J’ai appris plusieurs choses :

  • Le gouvernement tient bien ses promesses et veut donc augmenter les impôts, pour les riches, dit-on. On parle aussi de refiscaliser les heures supplémentaires depuis l’immonde cadeau fait par Nicolas Sarkozy et ses sbires à l’été 2007. La question se pose de savoir si l’effet de la loi sera rétroactif ou non. On parlait d’une application au 1er janvier 2012, mais cette idée a été abandonnée au profit du 1er juillet… (voire du 1er août, selon les voeux de Matignon ?) Manifestement, les socialistes n’ont rien oublié de la leçon de Martine Aubry : ceux qui travaillent trop volent le travail des autres. C’est le fameux sophisme de la masse fixe de travail (lump of labour fallacy) que même les keynésiens contestent. Mais le raisonnement étant simpliste, il est d’un usage facile en politique.
  • Selon un encart lu je ne sais plus trop où, Hollande adopte une attitude intelligente quand il parle du taux d’imposition à 75% au-delà d’un million d’euros de revenus annuels : un dispositif de lissage dans le temps serait prévu pour les revenus irréguliers ; et le Président y voit une mesure temporaire. Ce n’est pas bien, mais c’est mieux.
  • Le gouvernement ne peut pas faire grand’chose pour le plan social de PSA Peugeot Citroën. Arnaüld de Montebourg et ses effets de manches paraissent tout à coup bien désuets : il découvre que le gouvernement ne peut pas donner des ordres à des personnes privées sans que ce soit prévu par la loi. D’où la complainte d’un « prof de théâtre » sur Rue89 qui a eu la naïveté de croire à ses pantalonnades et appelle à un retour aux vraies valeurs montebourgeoises : protectionnisme et démondialisation. On lira avec intérêt le billet de Pascal-Emmanuel Gobry (Atlantico) sur la tragédie de ce secteur industriel : en bref, l’industrie française est victime de managers trop peu amoureux des produits qu’ils vendent (ceux-ci sont donc un peu faiblards par rapport à la concurrence) et le secteur à l’échelle européenne est grossièrement déséquilibré par les subventions publiques qui gonflent la demande à des niveaux absurdes. L’incapacité gouvernementale serait donc une bonne chose même si Arnaüld compte présenter un plan de soutien le 25 juillet prochain.

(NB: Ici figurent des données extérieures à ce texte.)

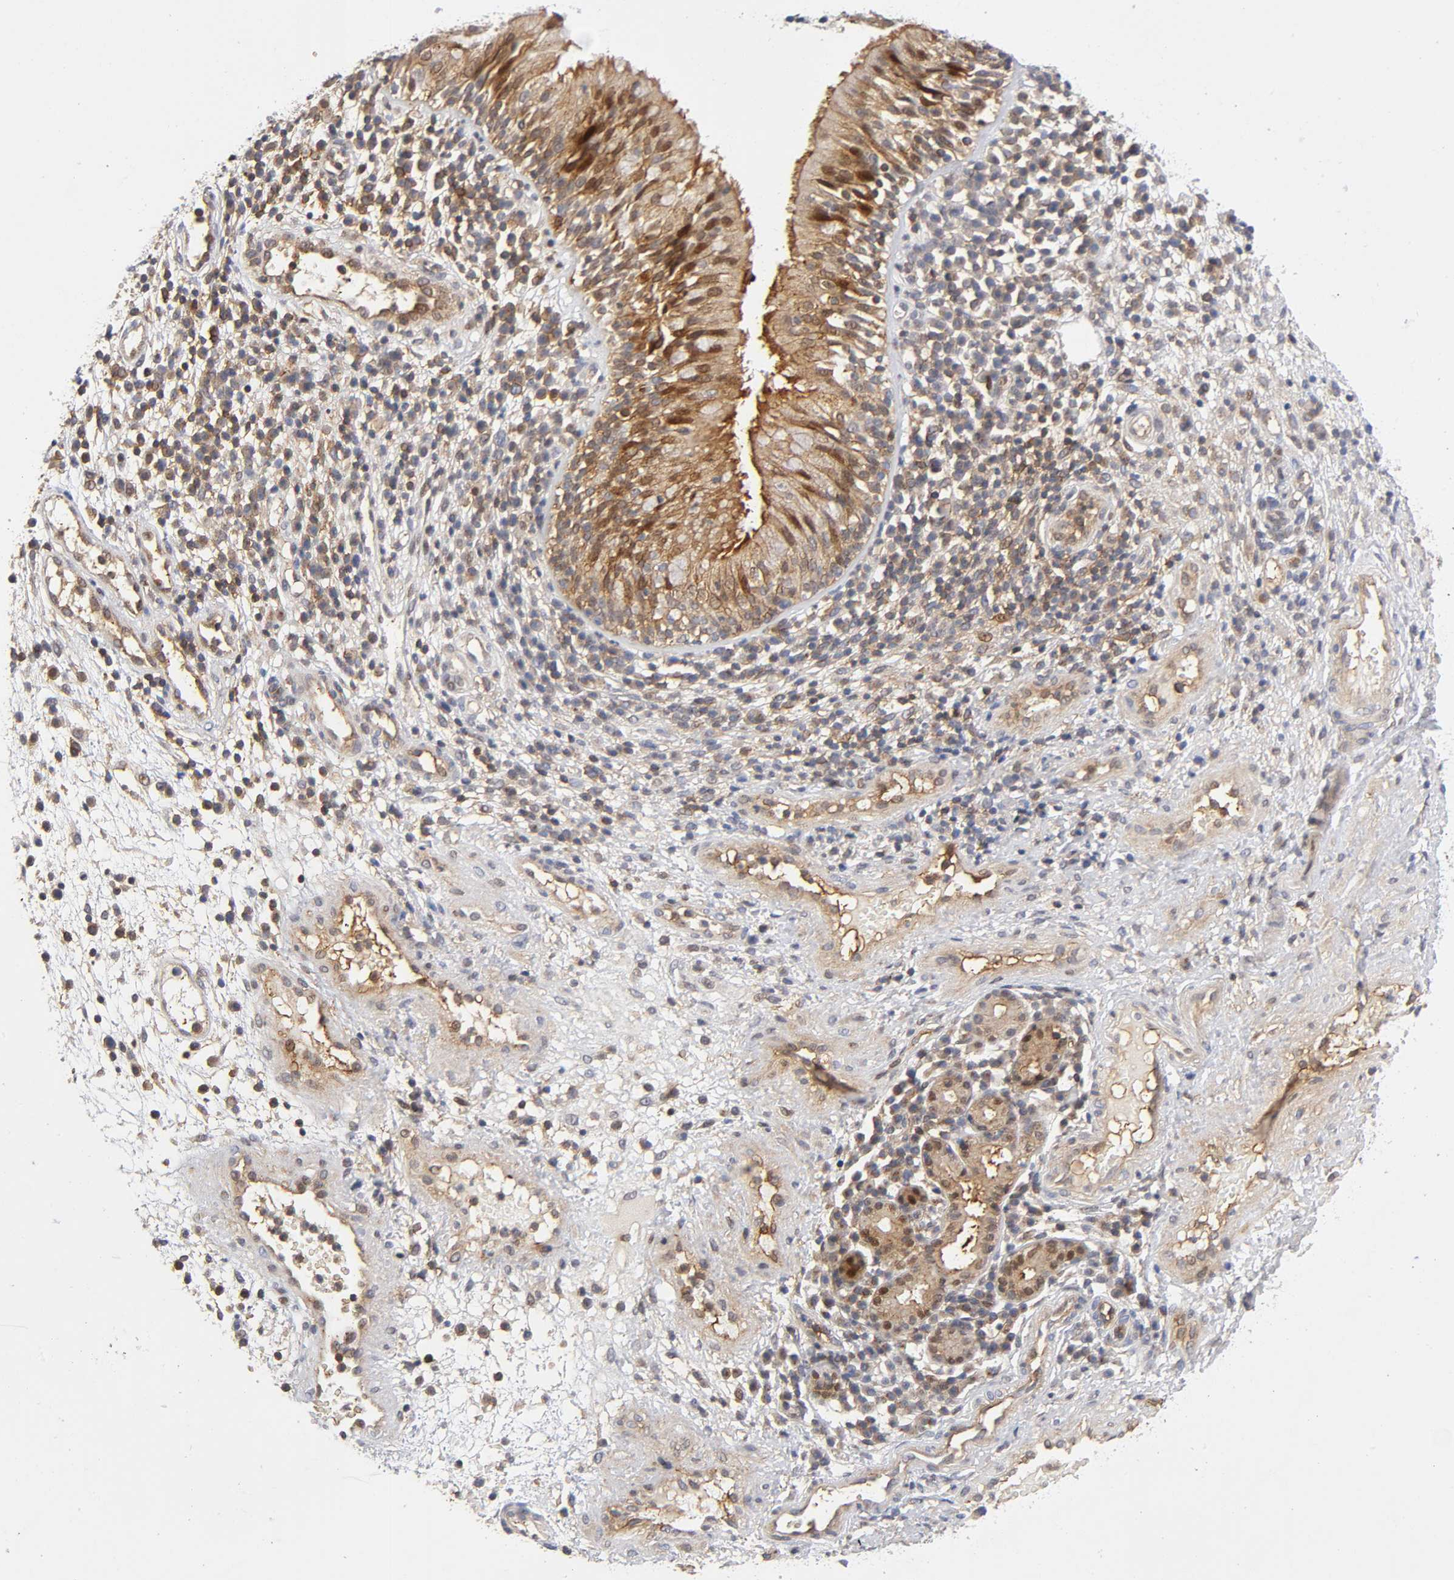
{"staining": {"intensity": "moderate", "quantity": ">75%", "location": "cytoplasmic/membranous,nuclear"}, "tissue": "nasopharynx", "cell_type": "Respiratory epithelial cells", "image_type": "normal", "snomed": [{"axis": "morphology", "description": "Normal tissue, NOS"}, {"axis": "morphology", "description": "Inflammation, NOS"}, {"axis": "morphology", "description": "Malignant melanoma, Metastatic site"}, {"axis": "topography", "description": "Nasopharynx"}], "caption": "High-magnification brightfield microscopy of normal nasopharynx stained with DAB (3,3'-diaminobenzidine) (brown) and counterstained with hematoxylin (blue). respiratory epithelial cells exhibit moderate cytoplasmic/membranous,nuclear positivity is appreciated in approximately>75% of cells. (DAB = brown stain, brightfield microscopy at high magnification).", "gene": "ANXA7", "patient": {"sex": "female", "age": 55}}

  • Dans notre société ultralibérale, toutes les réactions politiques ou presque se sont résumées à « il faut que l’Etat déverse des millions pour sauver l’industrie automobile ». Ainsi les propositions de la droite, où se détache quand-même la réaction de Jean-François Copé, le secrétaire général de l’UMP, qui parle plus de compétitivité et de flexibilité que de plans d’aide d’urgence. Dans un autre article, on pouvait aussi lire que le maire de Paris, Bertrand Delanoë, souhaite que l’on aide les salariés mais que l’on n’en vienne pas à financer à perte une production inutile.